I recently attended a birth as a doula in which the mother died. And making things even more horrific, the baby died as well. They had both been perfectly healthy the entire pregnancy and labor…until they weren’t…
Why do mothers die at homebirth? Because the hospital is never “close enough.”
… When my client and her baby died, I was in the room. I was tapping her arm and feeling for her pulse and calling out her name…and then I looked in her eyes and knew she was no longer inside looking back at me. I was a foot away when the doctor caught her baby girl, as purple as an eggplant in the face and white everywhere else. I was clutching the father’s arm when he was told the impossible news some 45 minutes later that neither mother nor baby could be saved.
Why do mothers die at homebirth?
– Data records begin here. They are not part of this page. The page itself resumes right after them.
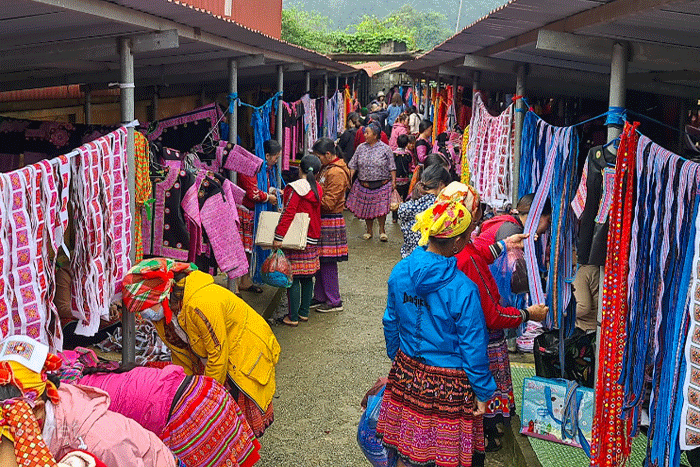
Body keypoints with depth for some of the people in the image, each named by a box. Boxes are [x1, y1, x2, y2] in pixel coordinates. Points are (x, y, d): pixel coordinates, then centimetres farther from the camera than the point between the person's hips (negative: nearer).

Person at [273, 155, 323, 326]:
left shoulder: (295, 188, -14)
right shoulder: (318, 189, 7)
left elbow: (287, 214, -19)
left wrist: (278, 237, -18)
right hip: (313, 239, 7)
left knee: (293, 278, -2)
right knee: (307, 277, 14)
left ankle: (293, 317, 2)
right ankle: (304, 312, 23)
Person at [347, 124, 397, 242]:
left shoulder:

Because homebirth midwives obsesses about the process and take the outcome for granted:
I have not been able to talk to this beautiful mother – who I came to care about deeply –about the amazing job she did in labor and birth, and I will never be able to have that conversation with her…
Did the doula learned anything from this hideous tragedy? Of course not.
… Got mad at God. Felt helpless. Questioned whether or not I still wanted to have a homebirth. Wondered about everything over and over again – if my client had been sufficiently informed of the risks vs. benefits of various interventions, if the presumed cause of death was accurate, if I was a horrible doula/if I would be a horrible midwife, if I could regain trust in my baby and my body, and if that would be enough …
What is the matter with homebirth midwives are homebirth advocates. A mother and baby are dead. They are DEAD!! You can’t get a better, more brutal confirmation of the fact that trusting birth is NEVER enough, yet these fools prattle on about regaining her trust in a process that has just been shown to be entirely untrustworthy.
The doula titled the post, When Birth and Death Meet. A more appropriate titled might be When Ignorant Homebirth Midwives Meet Birth, Mothers and Babies Die. Trust that, not birth.